Prosilbym wiec o pomoc co zmienic w nadchodzacym roku zeby osiagnac cel.
Do niedzielnego biegu przygotowywalem sie wedlug planu "3:50 w 20 tygodni" (4xtydz), przed rozpoczeciem planu robilem raczej dluzsze biegi (12-25km) bez planu 3-2 x tydz.
Plan przerobilem gdzies w 85%, na poczatku sprawialo mi problem utrzymanie tempa ponizej 5min, dluzej niz 7-8km, na koniec planu nie bylo wielkiego problem biec ostatnie 10km (z 25km) z tempem ponizej 5min. W sumie nabiegalem ponad 1100km (w tym roku). Najdluzsze wybieganie to 32.5km, ale bylo kilkanascie 22-25km. Wg. kalkulatorow zakladany czas byl ok. 3:55.
Ostatecznie zdecydowalem sie biec na 3:50. Wyszedlem z zalozenia ze zaczne z tempem 5:40 (ktore daje rowne 4h) i przyspiesze na koncu do 5:23 (co dawalo dokladnie 3:50). Plan byl taki, ze jak sie nie da przyspieszyc to pozostane na 5:40.
No i wszystko gralo do 30km. Wprawdzie poczatek (2km) byly duzo wolniej ze wzgledu na tlok, ale juz na 5km czas byl mniej wiecej poprawny. Sprawdzalem czas co 5km i do 30km roznice od zalozonego byly raczej symboliczne (+/- kilkanascie sekund), tempo 5:23. Od 30km zaczela sie rownia pochyla, bieglem coraz wolniej i ostatni kilometr wyszedl 7:30 ;(. Na 40 zaczalem czoc skorcze w nodze, ale udalo sie rozcignac bez zatrzymywania. Ostatecznie dobieglem do mety z czasem 4:15:23, ale ostatkiem sil. Jakby ktos oferoal mi 1000USD, zebym przyspieszyl nawet na ostatnich 200m, to nie bylo to mozliwe.

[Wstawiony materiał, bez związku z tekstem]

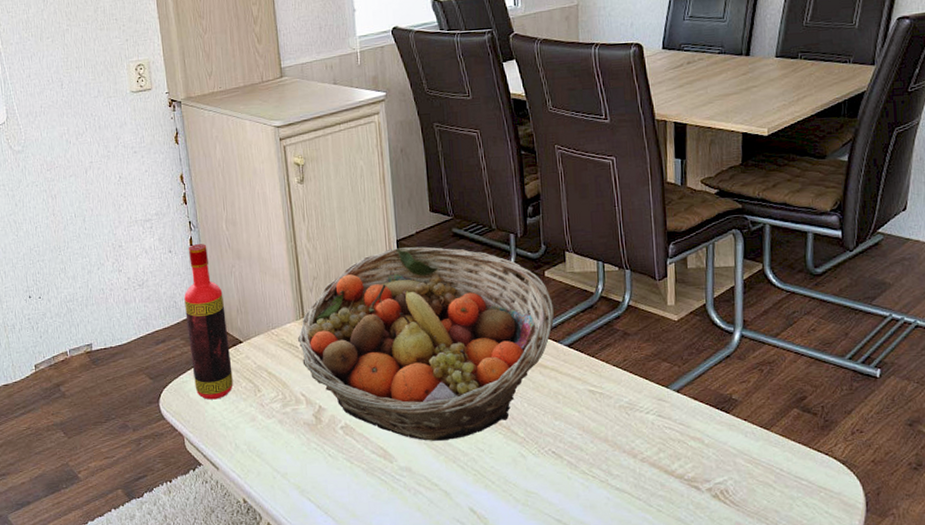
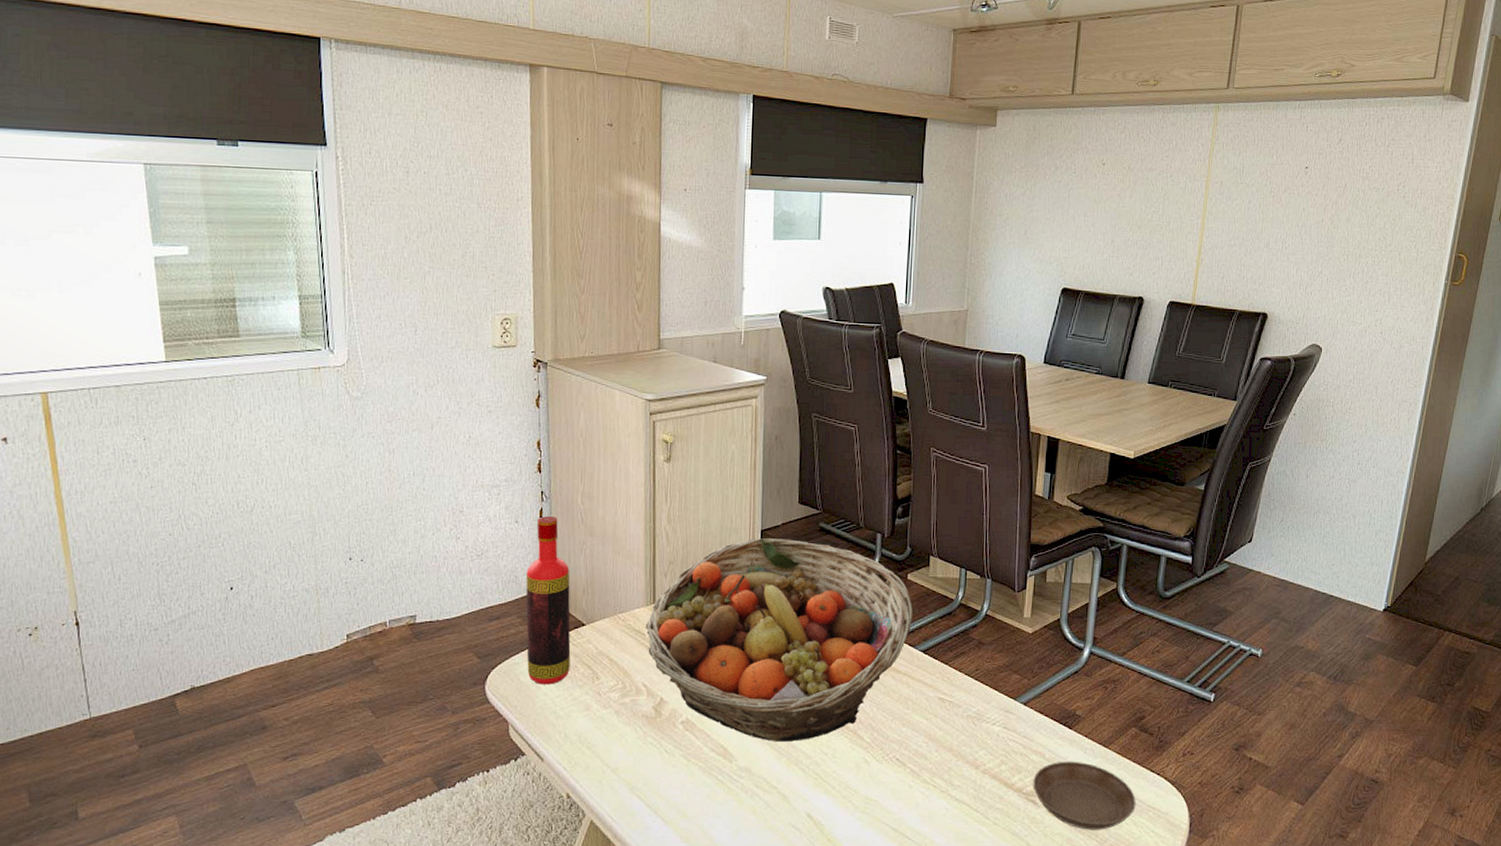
saucer: none [694,445,805,513] -> present [1033,761,1136,830]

No i teraz pytania i wnioski, dlaczego poszlo zle i jak to poprawic do nastepnego roku.
Ewidentnie zabraklo sily, wiec zalozone tempo bylo przeszacowane - czyli kalkulatory nie zadzialay najlepeiej
Potrzeba wiecej wybiegan jeszcze dluzszych 35-38km? A moze to juz satrosc i trzeba jednak zajac sie zbieraniem znaczkow, a nie bieganiem ;).
U mnie zimy nie ma, wiec nie ma co czekac do wiosny. Prosze o jakies wskazowki, zeby podobny horror nie wydazyl sie powtornie :hejhej:

Re: Maraton, co poszlo nie tak - czyli szukanie dziury w calym..

: 13 lis 2015, 07:40
autor: krzychooo
Sghjwo pisze: marathon do ktorego przygotowywalem sie przez caly sezon (od konca lutego).

W sumie nabiegalem ponad 1100km (w tym roku). Najdluzsze wybieganie to 32.5km, ale bylo kilkanascie 22-25km.


No i wszystko gralo do 30km. Wprawdzie poczatek (2km) byly duzo wolniej ze wzgledu na tlok, ale juz na 5km czas byl mniej wiecej poprawny. Sprawdzalem czas co 5km i do 30km roznice od zalozonego byly raczej symboliczne (+/- kilkanascie sekund), tempo 5:23. Od 30km zaczela sie rownia pochyla, bieglem coraz wolniej i ostatni kilometr wyszedl 7:30


Potrzeba wiecej wybiegan jeszcze dluzszych 35-38km?
z tego co wyżej zacytowałem wynika, że w ciągu 8 miesięcy (od końca lutego do końca października) przebiegłeś 1100km, czyli wychodzi 137km na miesiąc czyli około 30km tygodniowo. Bardzo mało jak na przygotowania do maratonu, a czas 3:50 to nie jest do zrobienia tak hop-siup z niczego. Ewidentnie nie masz wytrzymałości. Wydaje mi się też, ze biegałeś bardzo niesystematycznie bo jeżeli piszesz, że miałeś nawet wybieganie 32,5 km i kilkanaście razy po 22-25, to jesli średnio tygodniowo wyszło 30pare km, to coś nie halo. Waliłeś longa i potem tydzień nic ? Albo może miałeś spore przerwy w planie ?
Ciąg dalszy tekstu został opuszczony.